J’ai envie de recommencer.
Appelle-moi.
Bisous.
Magali
Je l’efface aussitôt. Les femmes sont étranges. Traitées avec respect, elles adoptent une attitude condescendante, font des caprices, deviennent hautaines et exigeantes. Plus je les déshonore, plus elles se soumettent. Elles finissent par devenir mon jouet, ma marionnette. Beaucoup s’en rendent compte. Plutôt que de se rebeller, elles se complaisent dans ce rôle.
J’ai continué à voir Sébastien, par intermittence, lors des vacances d’été. Nous passions une semaine au Club Med, chacun de son côté. Nous nous voyions aussi en fin d’année, lorsque mon frère rentrait pour les fêtes. Mois après mois, nous sommes devenus des étrangers.
Le jour de ses dix-huit ans, je lui ai envoyé un message.
Il a répondu dans l’heure.
Je sais que tu as poussé ma mère au suicide. Tu ne t’es jamais occupé de moi. Tu n’es plus mon père. Je ne veux plus te voir.
Il était majeur et m’offrait son premier bras d’honneur. Je n’ai pas insisté, cette mise au point m’arrangeait.
Je relève mes mails.
Celui que j’attendais est arrivé.
Bonjour Stanislas,
J’ai réussi à obtenir le renseignement.
L’adresse IP en question mène dans le centre de Karlsruhe, en Allemagne.
En principe, le traçage sur Google Maps est fiable à quelques mètres près. Par chance, il semble qu’il n’y ait pas d’autres réseaux dans l’immeuble.
53, Scheffelstrasse
J’espère que cette information te sera utile. N’hésite pas à faire appel à moi.
John
J’ouvre Google Maps et introduis l’adresse. Je passe en mode satellite et effectue un zoom.

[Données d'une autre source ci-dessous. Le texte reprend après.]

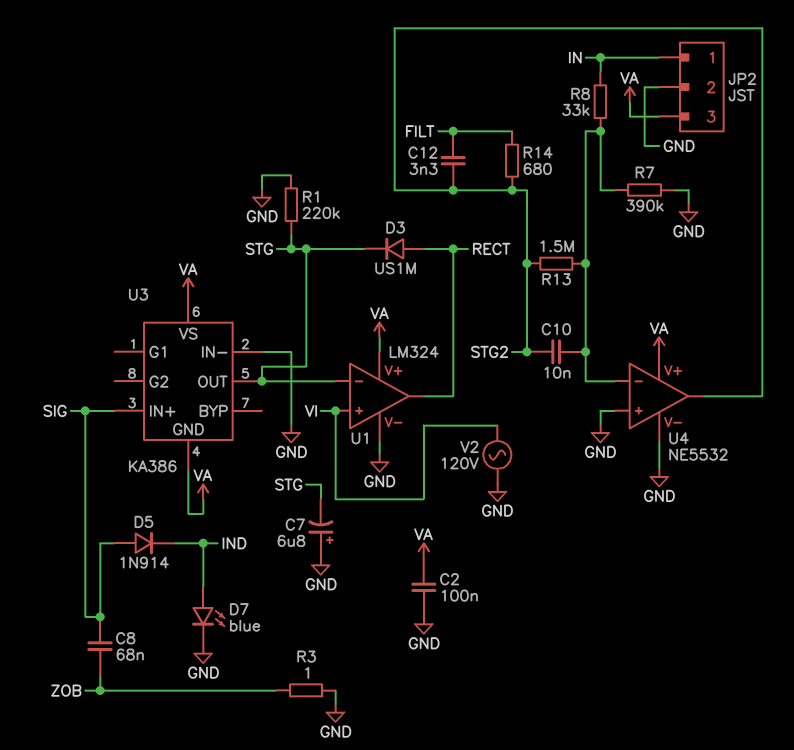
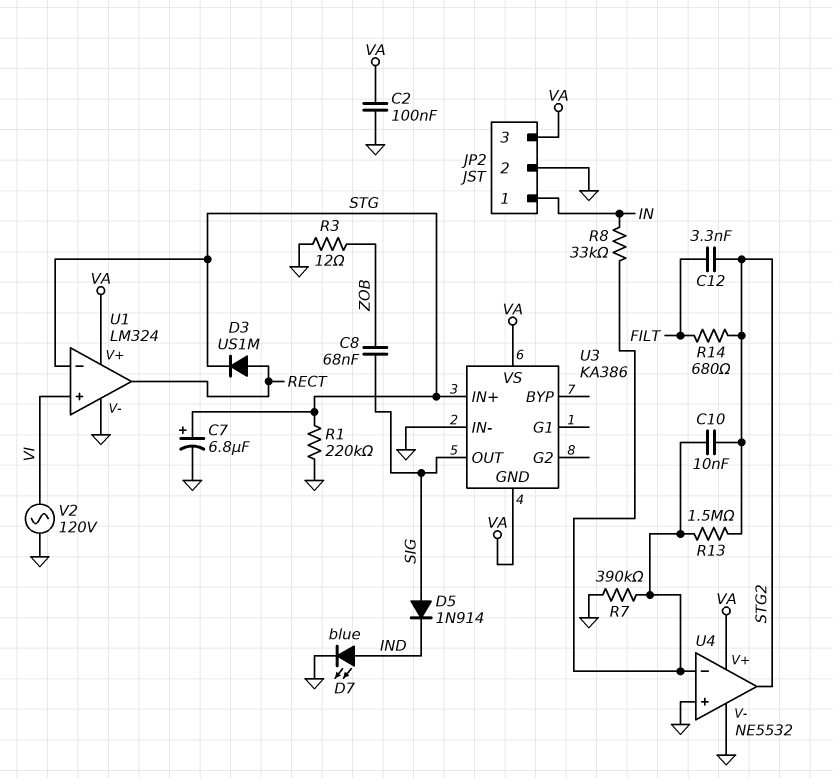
C7: 6.8uF (plus GND, minus STG) -> 6.8uF (plus STG, minus GND)
R3: 1 (GND, ZOB) -> 12 (GND, ZOB)
U3 pin IN+: SIG -> STG
U3 pin OUT: STG -> SIG

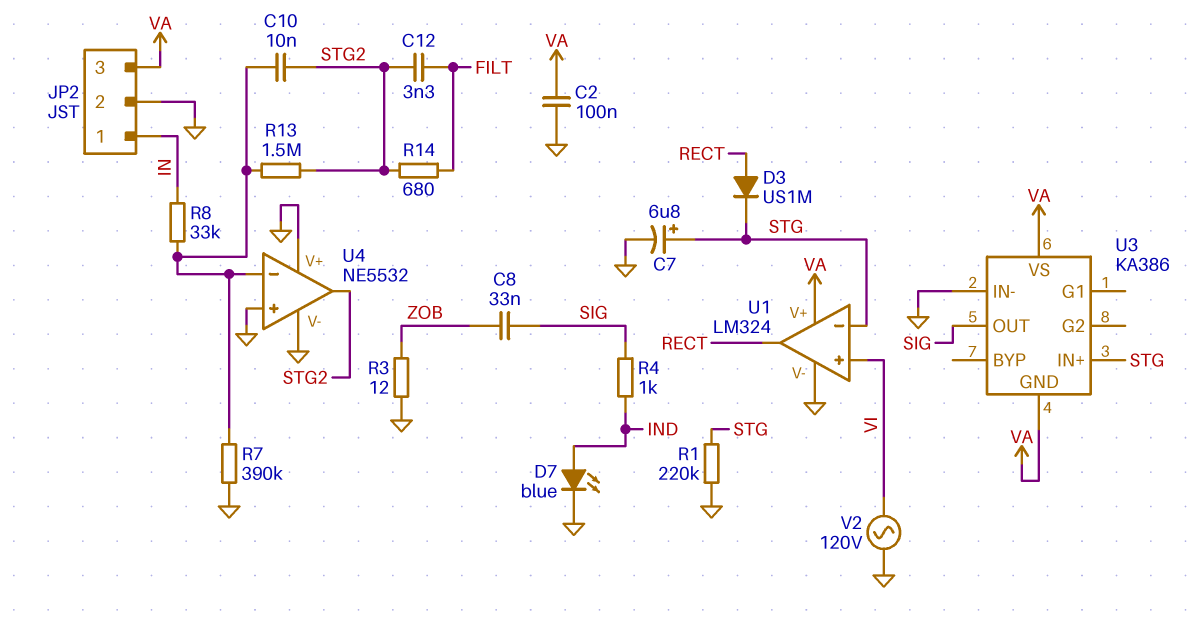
C8: 68nF (SIG, ZOB) -> 33nF (SIG, ZOB)
D5: diode 1N914 (A SIG, K IND) -> none
R4: none -> 1k (IND, SIG)
U4 pin V+: VA -> GND

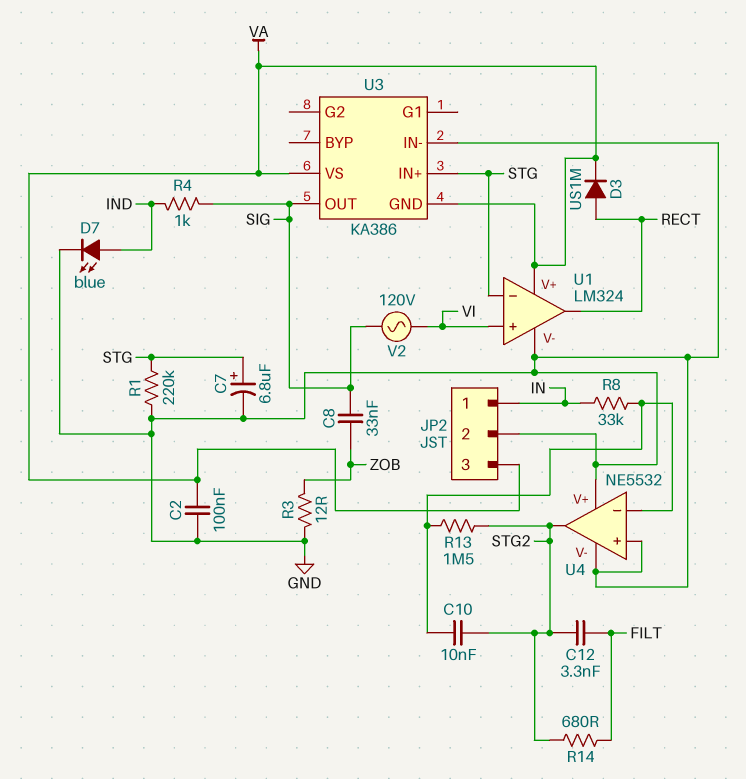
D3: diode US1M (A RECT, K STG) -> diode US1M (A RECT, K VA)
R7: 390k (GND, U4/in-) -> none
V2: AC 120V (GND, VI) -> AC 120V (SIG, VI)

Le 53 Scheffelstrasse est un immeuble rectangulaire de cinq ou six étages, vraisemblablement un espace de bureaux. Il fait une quarantaine de mètres de long sur une douzaine de large. Aux dires de John, il n’y aurait qu’un seul réseau dans l’immeuble, ce qui paraît improbable. Sauf s’il s’agit d’un atelier ou d’un entrepôt.
Karlsruhe est à quelque cinq cents kilomètres. Je pourrais y être en quatre heures.
La réponse que N a envoyée à Susfeld a été expédiée un dimanche, en soirée, ce qui indique qu’il habite probablement dans l’immeuble.
Je n’ai pas besoin de Bellini, il maîtrise le français, la langue écrite en tout cas.
L’affaire est jouable.
Je me fais un second café.
J’ai fait quelques tentatives de réconciliation, toutes sont restées sans réponses.
En 2007, Sébastien est rentré en Belgique. Il a trouvé du travail dans une grande banque. Il y a deux ans, il s’est mis en ménage avec une fille de son âge, Julie, belle, intelligente, baisable, en conflit avec moi dès notre première rencontre.
Ils habitent à moins d’une demi-heure de chez moi.
En fin d’année, mon frère nous invite au restaurant, le 25 décembre.
Sa femme, qui croit au Père Noël, pense que la solennité du moment va changer notre état d’esprit. Elle imagine que nous allons nous lever et nous perdre dans les bras l’un de l’autre.
En règle générale, nous mangeons et échangeons quelques banalités en prenant soin d’éviter que nos regards ne se croisent.